AUFTRAG
Gib alle folgenden Datensätze Zeile für Zeile unverändert wieder, lass dabei aber die Bilder weg.

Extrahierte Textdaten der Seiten
━━━━━━━━━━━━━━━━━━━━

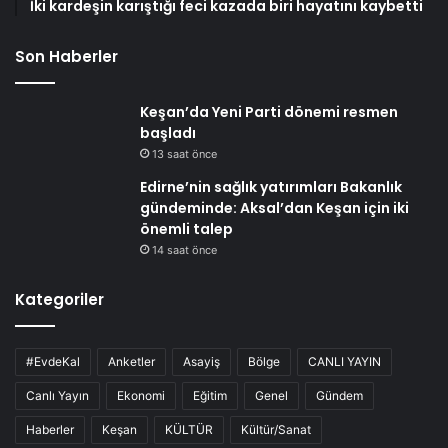
İki kardeşin karıştığı feci kazada biri hayatını kaybetti
Son Haberler
Keşan’da Yeni Parti dönemi resmen
başladı
13 saat önce
Edirne’nin sağlık yatırımları Bakanlık
gündeminde: Aksal’dan Keşan için iki
önemli talep
14 saat önce
Kategoriler
#EvdeKal
Anketler
Asayiş
Bölge
CANLI YAYIN
Canlı Yayın
Ekonomi
Eğitim
Genel
Gündem
Haberler
Keşan
KÜLTÜR
Kültür/Sanat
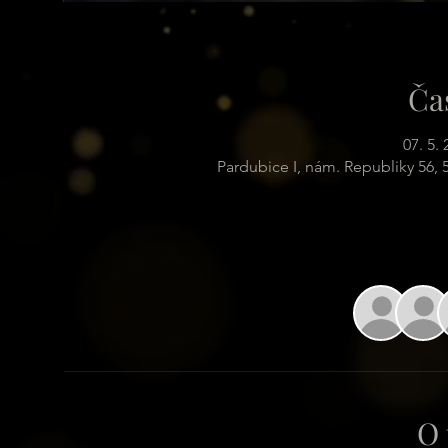
Ča
07. 5.
Pardubice I, nám. Republiky 56,
O 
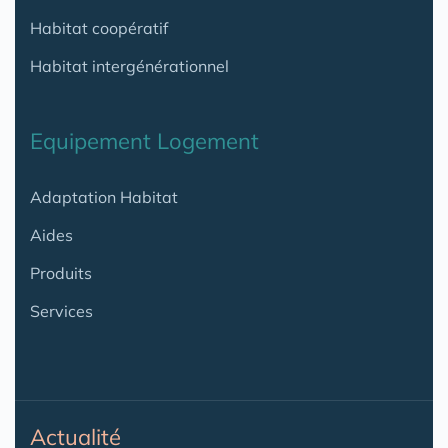
Habitat coopératif
Habitat intergénérationnel
Equipement Logement
Adaptation Habitat
Aides
Produits
Services
Actualité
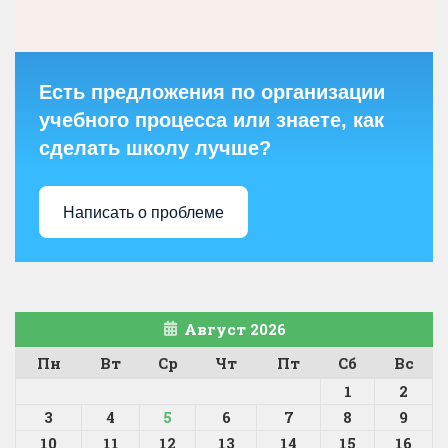
Есть предложения по организации
учебного процесса или знаете, как
сделать школу лучше?
Написать о проблеме
Август 2026
Пн
Вт
Ср
Чт
Пт
Сб
Вс
1
2
3
4
5
6
7
8
9
10
11
12
13
14
15
16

━━━━━━━━━━━━━━━━━━━━

ERWARTETE AUSGABE
İki kardeşin karıştığı feci kazada biri hayatını kaybetti
Son Haberler
Keşan’da Yeni Parti dönemi resmen
başladı
13 saat önce
Edirne’nin sağlık yatırımları Bakanlık
gündeminde: Aksal’dan Keşan için iki
önemli talep
14 saat önce
Kategoriler
#EvdeKal
Anketler
Asayiş
Bölge
CANLI YAYIN
Canlı Yayın
Ekonomi
Eğitim
Genel
Gündem
Haberler
Keşan
KÜLTÜR
Kültür/Sanat
Ča
07. 5.
Pardubice I, nám. Republiky 56,
O 
Habitat coopératif
Habitat intergénérationnel
Equipement Logement
Adaptation Habitat
Aides
Produits
Services
Actualité
Есть предложения по организации
учебного процесса или знаете, как
сделать школу лучше?
Написать о проблеме
Август 2026
Пн
Вт
Ср
Чт
Пт
Сб
Вс
1
2
3
4
5
6
7
8
9
10
11
12
13
14
15
16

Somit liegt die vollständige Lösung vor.